--- RECORDS FOR THE TASK ---
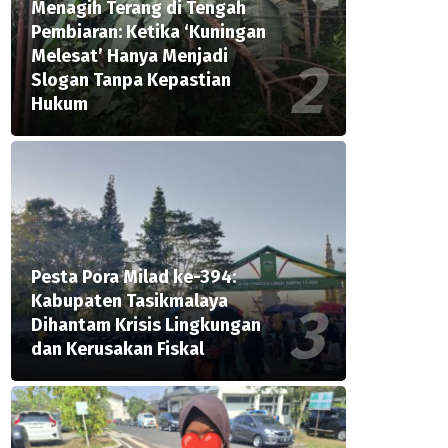
Menagih Terang di Tengah
Pembiaran: Ketika ‘Kuningan
Melesat’ Hanya Menjadi
Slogan Tanpa Kepastian
Hukum
Pesta Pora Milad ke-394:
Kabupaten Tasikmalaya
Dihantam Krisis Lingkungan
dan Kerusakan Fiskal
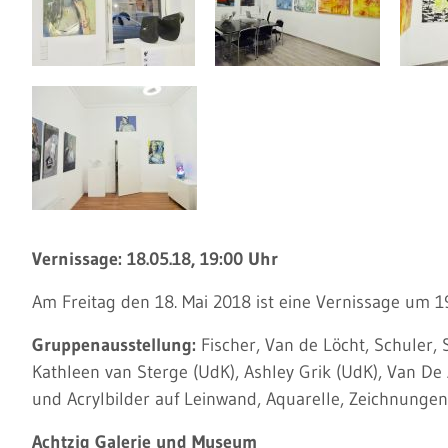
Vernissage: 18.05.18, 19:00 Uhr
Am Freitag den 18. Mai 2018 ist eine Vernissage um 1
Gruppenausstellung:
Fischer, Van de Löcht, Schuler,
Kathleen van Sterge (UdK), Ashley Grik (UdK), Van De 
und Acrylbilder auf Leinwand, Aquarelle, Zeichnungen
Achtzig Galerie und Museum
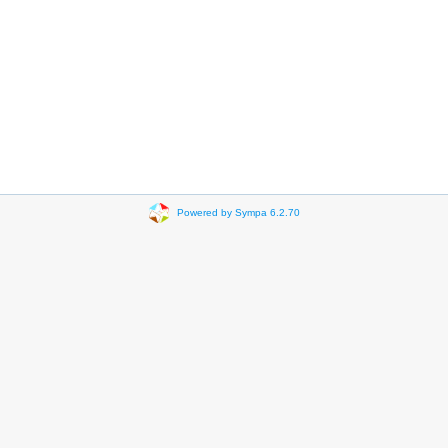
Powered by Sympa 6.2.70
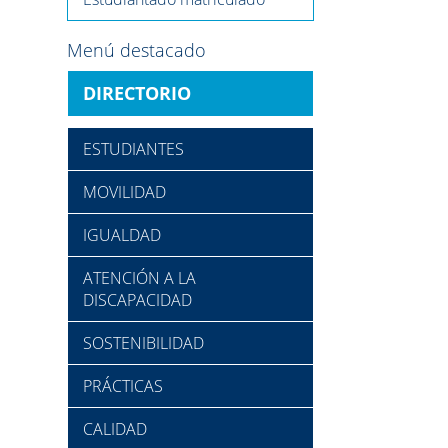
Menú destacado
DIRECTORIO
ESTUDIANTES
MOVILIDAD
IGUALDAD
ATENCIÓN A LA
DISCAPACIDAD
SOSTENIBILIDAD
PRÁCTICAS
CALIDAD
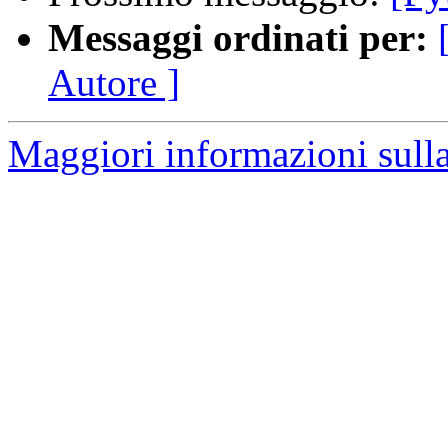
Messaggi ordinati per:
Autore ]
Maggiori informazioni sulla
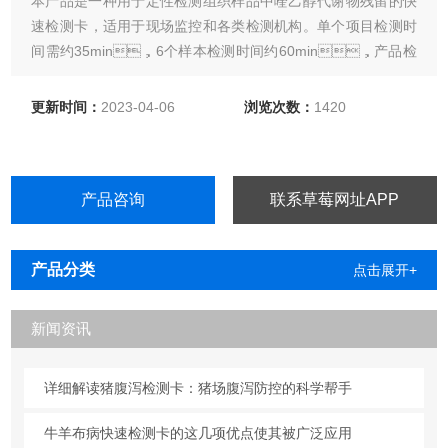
本产品是一种用于定性检测组织样品中喹乙醇代谢物残留的快
速检测卡，适用于现场监控和各类检测机构。单个项目检测时
间需约35min，6个样本检测时间约60min，产品检
出限为2ppb。
更新时间：
2023-04-06
浏览次数：
1420
产品咨询
联系草莓网址APP
产品分类
点击展开+
新闻资讯
详细解读猪腹泻检测卡：猪场腹泻防控的科学帮手
牛羊布病快速检测卡的这几项优点使其被广泛应用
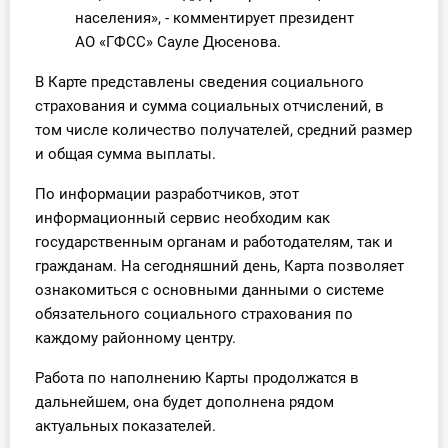
О Системе
населения», - комментирует президент
АО «ГФСС» Сауле Дюсенова.
Обучение
В Карте представлены сведения социального
страхования и сумма социальных отчислений, в
Тарифы
том числе количество получателей, средний размер
Тестирование для
и общая сумма выплаты.
бухгалтера
По информации разработчиков, этот
информационный сервис необходим как
государственным органам и работодателям, так и
гражданам. На сегодняшний день, Карта позволяет
ознакомиться с основными данными о системе
обязательного социального страхования по
каждому районному центру.
Работа по наполнению Карты продолжатся в
дальнейшем, она будет дополнена рядом
актуальных показателей.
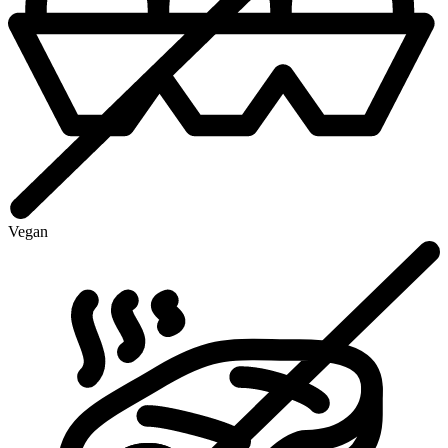
Vegan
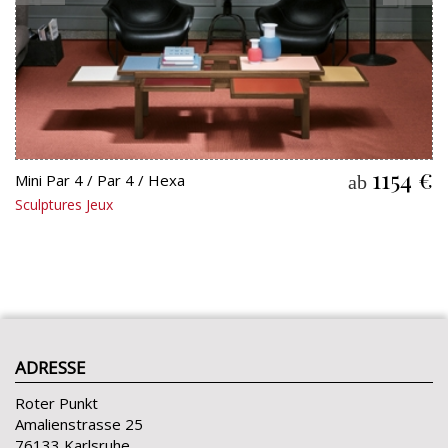
1154 €
Mini Par 4 / Par 4 / Hexa
ab
Sculptures Jeux
ADRESSE
Roter Punkt
Amalienstrasse 25
76133 Karlsruhe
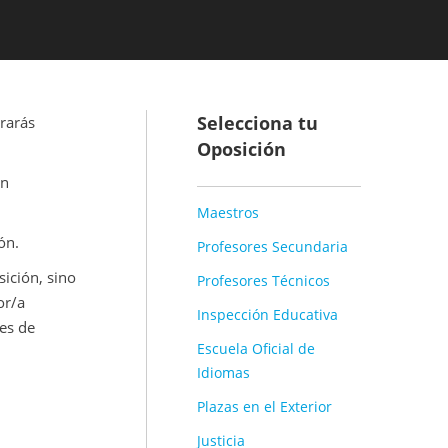
Selecciona tu
rarás
Oposición
un
Maestros
ón.
Profesores Secundaria
sición, sino
Profesores Técnicos
or/a
Inspección Educativa
des de
Escuela Oficial de
Idiomas
Plazas en el Exterior
Justicia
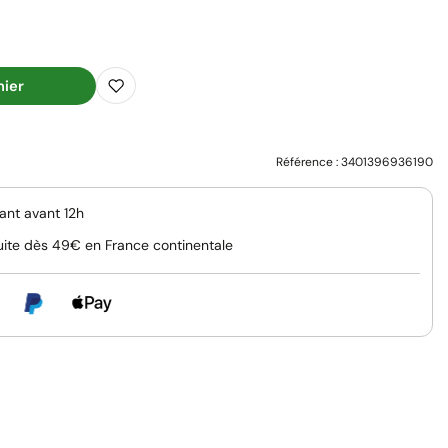
nier
Référence :
3401396936190
nt avant 12h
uite dès 49€ en France continentale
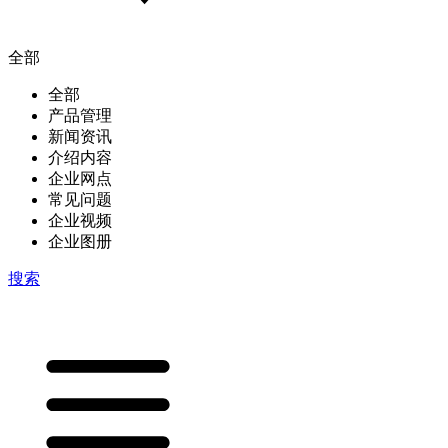
全部
全部
产品管理
新闻资讯
介绍内容
企业网点
常见问题
企业视频
企业图册
搜索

--- TASK ITEM ---
Please write every line above out exactly as given, except for any pictures.

--- ANSWER TO THIS PROBLEM ---
Menagih Terang di Tengah
Pembiaran: Ketika ‘Kuningan
Melesat’ Hanya Menjadi
Slogan Tanpa Kepastian
Hukum
Pesta Pora Milad ke-394:
Kabupaten Tasikmalaya
Dihantam Krisis Lingkungan
dan Kerusakan Fiskal
Vernissage: 18.05.18, 19:00 Uhr
Am Freitag den 18. Mai 2018 ist eine Vernissage um 1
Gruppenausstellung:
Fischer, Van de Löcht, Schuler,
Kathleen van Sterge (UdK), Ashley Grik (UdK), Van De 
und Acrylbilder auf Leinwand, Aquarelle, Zeichnungen
Achtzig Galerie und Museum
Powered by Sympa 6.2.70
Menú destacado
DIRECTORIO
ESTUDIANTES
MOVILIDAD
IGUALDAD
ATENCIÓN A LA
DISCAPACIDAD
SOSTENIBILIDAD
PRÁCTICAS
CALIDAD
Messaggi ordinati per:
Autore ]
Maggiori informazioni sulla
本产品是一种用于定性检测组织样品中喹乙醇代谢物残留的快
速检测卡，适用于现场监控和各类检测机构。单个项目检测时
间需约35min，6个样本检测时间约60min，产品检
出限为2ppb。
更新时间：
2023-04-06
浏览次数：
1420
产品咨询
联系草莓网址APP
产品分类
点击展开+
新闻资讯
详细解读猪腹泻检测卡：猪场腹泻防控的科学帮手
牛羊布病快速检测卡的这几项优点使其被广泛应用
О Системе
населения», - комментирует президент
АО «ГФСС» Сауле Дюсенова.
Обучение
В Карте представлены сведения социального
страхования и сумма социальных отчислений, в
Тарифы
том числе количество получателей, средний размер
Тестирование для
и общая сумма выплаты.
бухгалтера
По информации разработчиков, этот
информационный сервис необходим как
государственным органам и работодателям, так и
гражданам. На сегодняшний день, Карта позволяет
ознакомиться с основными данными о системе
обязательного социального страхования по
каждому районному центру.
Работа по наполнению Карты продолжатся в
дальнейшем, она будет дополнена рядом
актуальных показателей.
Vegan
1154 €
Mini Par 4 / Par 4 / Hexa
ab
Sculptures Jeux
ADRESSE
Roter Punkt
Amalienstrasse 25
76133 Karlsruhe
Selecciona tu
rarás
Oposición
un
Maestros
ón.
Profesores Secundaria
sición, sino
Profesores Técnicos
or/a
Inspección Educativa
des de
Escuela Oficial de
Idiomas
Plazas en el Exterior
Justicia
nier
Référence :
3401396936190
nt avant 12h
uite dès 49€ en France continentale
全部
全部
产品管理
新闻资讯
介绍内容
企业网点
常见问题
企业视频
企业图册
搜索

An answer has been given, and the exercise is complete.